Of course, as a sports fan, I was well aware of William’s Lima roots as a Spartan standout in both basketball and especially football. Somewhat ironically, the one enduring memory I have of William as a Spartan was a basketball memory during his senior year in 1984.
It was that early February game that a whole bunch of us sports enthusiasts attended at the old Lima Senior gymnasium when the Middletown Middies, featuring William’s future Buckeye teammate, Cris Carter, came to town to take on a Spartan team led by Andre Reed, who would shoulder more responsibility that evening since leading scorer Anthony Thompson was out with a wrist injury.
Surely, it would be Reed’s jumper with less than ten seconds on the clock to secure a Spartan 70-68 victory that many in attendance in a sold-out gym that included Buckeye football coach Earl Bruce, no doubt there to see a couple of future Buckeyes in White and Carter, that many will remember.
However, for me, an enduring image I have is of an interception William made of a full-court pass in the middle of the game, one that showed the sheer athleticism that it would take to play in that Buckeye secondary. I remember thinking, William, while you’re surely not miscast as a basketball player, you are indeed a football player playing basketball.
And, we were all indeed proud of our native son when he achieved so much in his sport. Following his stellar Buckeye career, those eleven years in the NFL were nearly four times the average length of a pro career, which is 3.3 years, according to the NFL Players’ Association.
I met William for the first time before the actual character-building event at The Met during the meet-and-greet phase of the evening. Our conversation was one he steered toward the obvious pride he has as a father for his son Brendon, a Buckeye strong safety who burst on the scene this year with his thirteen tackles in the Nebraska game and then punctuated the season by his being named the defensive player of the game in the Rose Bowl win over Washington.
William jokingly said that suddenly he’s no longer the most accomplished athlete in the family. When I reminded him that Brendon hadn’t played in a Super Bowl as he had in his final season in 1999 with the Falcons, William joked, “Yeah, but I lost. Brendon will probably play in one some day and win!”
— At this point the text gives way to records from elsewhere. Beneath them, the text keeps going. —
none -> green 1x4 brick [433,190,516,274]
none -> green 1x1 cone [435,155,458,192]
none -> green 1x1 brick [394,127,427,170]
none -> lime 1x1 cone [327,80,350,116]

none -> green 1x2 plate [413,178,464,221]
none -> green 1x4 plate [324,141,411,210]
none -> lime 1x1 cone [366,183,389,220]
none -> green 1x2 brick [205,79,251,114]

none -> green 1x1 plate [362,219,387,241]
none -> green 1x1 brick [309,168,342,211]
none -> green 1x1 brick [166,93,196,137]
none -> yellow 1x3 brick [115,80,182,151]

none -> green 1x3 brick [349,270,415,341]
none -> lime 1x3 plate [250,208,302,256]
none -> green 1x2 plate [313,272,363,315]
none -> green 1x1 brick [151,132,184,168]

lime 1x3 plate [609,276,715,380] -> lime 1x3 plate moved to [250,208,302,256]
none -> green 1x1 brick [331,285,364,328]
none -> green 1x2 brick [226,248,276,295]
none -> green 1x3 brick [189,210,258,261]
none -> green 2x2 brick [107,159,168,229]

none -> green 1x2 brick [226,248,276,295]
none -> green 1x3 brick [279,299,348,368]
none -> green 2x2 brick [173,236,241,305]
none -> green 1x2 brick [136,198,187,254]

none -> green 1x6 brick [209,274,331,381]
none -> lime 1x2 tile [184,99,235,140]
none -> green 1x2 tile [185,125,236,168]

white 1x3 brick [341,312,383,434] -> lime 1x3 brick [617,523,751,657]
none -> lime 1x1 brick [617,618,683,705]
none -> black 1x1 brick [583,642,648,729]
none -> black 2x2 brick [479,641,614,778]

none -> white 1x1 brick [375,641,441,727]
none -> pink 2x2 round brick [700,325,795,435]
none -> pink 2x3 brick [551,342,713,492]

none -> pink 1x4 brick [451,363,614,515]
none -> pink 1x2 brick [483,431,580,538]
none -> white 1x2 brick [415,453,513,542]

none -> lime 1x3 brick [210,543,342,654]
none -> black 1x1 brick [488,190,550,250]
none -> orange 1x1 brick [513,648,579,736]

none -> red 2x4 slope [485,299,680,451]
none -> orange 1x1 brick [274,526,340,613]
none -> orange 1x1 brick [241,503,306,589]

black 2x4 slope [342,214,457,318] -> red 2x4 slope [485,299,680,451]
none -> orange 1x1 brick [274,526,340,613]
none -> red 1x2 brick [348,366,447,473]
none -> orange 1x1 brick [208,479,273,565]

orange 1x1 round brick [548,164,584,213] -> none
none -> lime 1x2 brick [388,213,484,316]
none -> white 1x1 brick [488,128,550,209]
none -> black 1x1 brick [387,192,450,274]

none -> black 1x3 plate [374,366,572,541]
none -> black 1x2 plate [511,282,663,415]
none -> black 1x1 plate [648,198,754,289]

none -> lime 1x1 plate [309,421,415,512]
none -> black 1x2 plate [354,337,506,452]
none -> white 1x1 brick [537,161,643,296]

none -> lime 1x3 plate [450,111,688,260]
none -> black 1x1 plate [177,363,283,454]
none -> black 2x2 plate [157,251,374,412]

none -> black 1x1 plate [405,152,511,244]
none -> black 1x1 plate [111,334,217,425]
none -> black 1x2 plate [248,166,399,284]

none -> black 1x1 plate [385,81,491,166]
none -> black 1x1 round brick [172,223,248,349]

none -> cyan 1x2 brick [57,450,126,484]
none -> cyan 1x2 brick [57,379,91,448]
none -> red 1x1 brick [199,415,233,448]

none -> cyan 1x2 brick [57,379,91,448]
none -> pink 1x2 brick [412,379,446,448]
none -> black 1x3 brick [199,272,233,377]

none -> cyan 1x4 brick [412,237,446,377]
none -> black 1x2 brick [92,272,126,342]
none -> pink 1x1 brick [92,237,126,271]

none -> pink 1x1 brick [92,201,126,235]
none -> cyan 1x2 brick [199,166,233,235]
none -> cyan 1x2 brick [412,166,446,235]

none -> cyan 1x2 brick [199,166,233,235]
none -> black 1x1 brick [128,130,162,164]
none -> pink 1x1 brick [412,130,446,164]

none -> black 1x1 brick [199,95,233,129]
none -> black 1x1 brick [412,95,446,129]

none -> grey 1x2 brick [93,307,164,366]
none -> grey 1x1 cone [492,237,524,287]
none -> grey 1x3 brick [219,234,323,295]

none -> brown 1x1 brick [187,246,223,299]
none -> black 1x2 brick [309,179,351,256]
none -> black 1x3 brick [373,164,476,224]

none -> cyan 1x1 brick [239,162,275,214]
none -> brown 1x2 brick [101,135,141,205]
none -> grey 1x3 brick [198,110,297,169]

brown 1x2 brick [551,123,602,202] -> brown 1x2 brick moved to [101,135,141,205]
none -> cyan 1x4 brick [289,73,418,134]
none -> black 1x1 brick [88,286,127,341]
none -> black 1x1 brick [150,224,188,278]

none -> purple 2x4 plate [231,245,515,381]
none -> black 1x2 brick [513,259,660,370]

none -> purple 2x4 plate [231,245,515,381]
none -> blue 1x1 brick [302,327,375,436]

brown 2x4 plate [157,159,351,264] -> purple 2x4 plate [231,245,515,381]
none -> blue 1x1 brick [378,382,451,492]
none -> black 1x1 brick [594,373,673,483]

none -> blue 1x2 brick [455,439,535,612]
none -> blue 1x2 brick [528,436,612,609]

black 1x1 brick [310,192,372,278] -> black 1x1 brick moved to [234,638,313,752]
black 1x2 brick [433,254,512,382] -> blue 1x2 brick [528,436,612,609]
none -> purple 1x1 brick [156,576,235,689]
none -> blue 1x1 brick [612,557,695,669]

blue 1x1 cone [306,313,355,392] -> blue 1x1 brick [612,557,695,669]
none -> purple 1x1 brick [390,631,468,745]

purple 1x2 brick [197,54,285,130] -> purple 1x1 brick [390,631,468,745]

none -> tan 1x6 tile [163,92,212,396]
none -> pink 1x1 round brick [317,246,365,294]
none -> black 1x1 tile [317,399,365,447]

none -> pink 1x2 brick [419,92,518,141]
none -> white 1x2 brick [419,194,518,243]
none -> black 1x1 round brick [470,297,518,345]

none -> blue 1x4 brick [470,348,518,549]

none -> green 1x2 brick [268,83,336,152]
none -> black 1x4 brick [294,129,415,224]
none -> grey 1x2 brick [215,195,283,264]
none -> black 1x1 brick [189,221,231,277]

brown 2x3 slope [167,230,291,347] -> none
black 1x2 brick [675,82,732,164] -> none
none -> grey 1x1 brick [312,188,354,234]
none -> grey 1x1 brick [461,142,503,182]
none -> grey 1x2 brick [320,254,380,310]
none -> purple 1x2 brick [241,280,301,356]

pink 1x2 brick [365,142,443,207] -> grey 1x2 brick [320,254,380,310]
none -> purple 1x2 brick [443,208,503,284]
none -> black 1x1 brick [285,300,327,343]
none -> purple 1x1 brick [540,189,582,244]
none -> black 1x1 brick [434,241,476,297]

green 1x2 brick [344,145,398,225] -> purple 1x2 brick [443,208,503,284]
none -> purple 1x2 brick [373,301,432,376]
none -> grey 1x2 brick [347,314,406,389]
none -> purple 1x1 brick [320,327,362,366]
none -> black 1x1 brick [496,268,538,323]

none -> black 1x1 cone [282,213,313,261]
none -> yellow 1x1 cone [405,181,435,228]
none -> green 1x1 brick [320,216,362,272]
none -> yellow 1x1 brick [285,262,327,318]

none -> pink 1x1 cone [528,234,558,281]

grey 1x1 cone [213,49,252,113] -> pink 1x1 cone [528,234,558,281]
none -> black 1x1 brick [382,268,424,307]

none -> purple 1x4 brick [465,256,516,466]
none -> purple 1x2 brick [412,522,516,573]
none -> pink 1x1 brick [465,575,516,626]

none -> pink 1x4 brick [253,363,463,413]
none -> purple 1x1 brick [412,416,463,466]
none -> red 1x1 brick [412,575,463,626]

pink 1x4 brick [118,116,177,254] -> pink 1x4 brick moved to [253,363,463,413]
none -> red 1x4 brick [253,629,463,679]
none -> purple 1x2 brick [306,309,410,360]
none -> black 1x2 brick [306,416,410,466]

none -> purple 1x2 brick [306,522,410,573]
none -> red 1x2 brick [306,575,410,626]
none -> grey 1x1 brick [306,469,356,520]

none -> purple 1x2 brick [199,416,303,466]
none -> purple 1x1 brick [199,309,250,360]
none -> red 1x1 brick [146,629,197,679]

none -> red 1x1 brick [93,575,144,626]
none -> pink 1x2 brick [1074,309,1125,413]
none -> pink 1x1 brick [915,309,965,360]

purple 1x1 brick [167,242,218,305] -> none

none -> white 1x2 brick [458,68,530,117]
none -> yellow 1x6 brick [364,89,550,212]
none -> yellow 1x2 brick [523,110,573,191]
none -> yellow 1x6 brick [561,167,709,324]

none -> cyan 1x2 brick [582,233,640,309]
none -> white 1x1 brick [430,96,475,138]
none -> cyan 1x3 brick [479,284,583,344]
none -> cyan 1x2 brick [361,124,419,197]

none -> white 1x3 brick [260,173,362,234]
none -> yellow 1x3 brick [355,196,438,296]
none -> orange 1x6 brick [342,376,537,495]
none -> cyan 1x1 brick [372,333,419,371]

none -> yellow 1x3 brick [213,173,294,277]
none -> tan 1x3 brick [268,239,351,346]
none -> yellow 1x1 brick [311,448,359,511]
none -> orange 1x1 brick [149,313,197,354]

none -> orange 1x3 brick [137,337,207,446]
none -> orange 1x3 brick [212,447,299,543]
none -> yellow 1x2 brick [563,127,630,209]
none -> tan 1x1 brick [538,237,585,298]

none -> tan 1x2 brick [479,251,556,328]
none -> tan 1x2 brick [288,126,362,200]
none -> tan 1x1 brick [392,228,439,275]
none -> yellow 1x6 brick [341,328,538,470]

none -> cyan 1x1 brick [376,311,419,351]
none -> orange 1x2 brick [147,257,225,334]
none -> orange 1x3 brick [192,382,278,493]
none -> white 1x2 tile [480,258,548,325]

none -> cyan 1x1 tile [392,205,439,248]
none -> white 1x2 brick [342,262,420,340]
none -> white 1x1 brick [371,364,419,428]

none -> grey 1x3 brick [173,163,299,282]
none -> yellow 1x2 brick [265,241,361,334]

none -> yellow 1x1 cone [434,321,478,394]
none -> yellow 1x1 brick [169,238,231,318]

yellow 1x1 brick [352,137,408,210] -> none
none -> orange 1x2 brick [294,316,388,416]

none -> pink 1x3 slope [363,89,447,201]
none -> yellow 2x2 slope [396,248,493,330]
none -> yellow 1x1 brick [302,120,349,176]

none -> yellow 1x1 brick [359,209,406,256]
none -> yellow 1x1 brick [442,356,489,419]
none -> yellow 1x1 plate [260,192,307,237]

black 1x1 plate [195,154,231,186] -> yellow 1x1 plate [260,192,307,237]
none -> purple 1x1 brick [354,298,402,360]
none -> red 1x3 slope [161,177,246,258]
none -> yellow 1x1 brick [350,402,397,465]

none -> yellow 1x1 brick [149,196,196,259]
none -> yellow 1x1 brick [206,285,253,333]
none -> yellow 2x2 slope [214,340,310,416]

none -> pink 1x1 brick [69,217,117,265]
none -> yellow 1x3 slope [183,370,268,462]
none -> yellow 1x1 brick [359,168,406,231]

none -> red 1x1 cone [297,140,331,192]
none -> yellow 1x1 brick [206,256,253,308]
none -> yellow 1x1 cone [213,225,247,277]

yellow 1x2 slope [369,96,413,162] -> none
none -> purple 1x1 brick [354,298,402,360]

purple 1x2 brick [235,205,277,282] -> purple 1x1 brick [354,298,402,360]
Following our pleasantries, it was time to head to Lima Senior’s gym for William’s talk directed at the many young people in the audience. He spoke of growing up in a challenging part of the city, not far from Whittier School off Reese Avenue and told his young people not to allow an environment to either define or limit them.
He spoke of his early ambivalence to school, especially math and science courses, that is, until that light snapped which compelled him to strive for success as passionately in his academics as in his athletics. Surely the proof of that came later when he graduated from Ohio State with a degree in metallurgical engineering.
And, walking across the gym floor with a steady gait that still suggests they were the steps of an athlete, he said to the young people, “See what I’m doing? These are my footsteps, not yours. Your role in life is to create your own footsteps, not try to follow in mine or anyone else’s.”
By the time William handed the microphone off to keynote speaker Tom Ryan, about whom I’ll have some things to say next week, I knew by glancing around the bleachers and noting the looks on kids’ faces, the messaging William wanted to bring back to his hometown was received.
And, by evening’s end, from my conversations with William at The Met to every word he spoke in that gymnasium directed at the young people in his audience, in an evening filled with many of his observations and messages, perhaps, what was most noticeable to me was what was never mentioned once. There was not one word of his 2016 diagnosis of an incurable neuromuscular affliction, amyotrophic lateral sclerosis. I got the idea William’s just placed that in God’s hands.
No, I just don’t think William has spent a whole lot of time asking, “Why me?” and by not succumbing to the most natural of instincts for so many when they are faced with the certainty that their time here on earth may be far shorter than they imagined, that whole woe-is-me syndrome, on that night that one of Lima’s best came back to town, he just refused to acknowledge that invisible elephant in the room.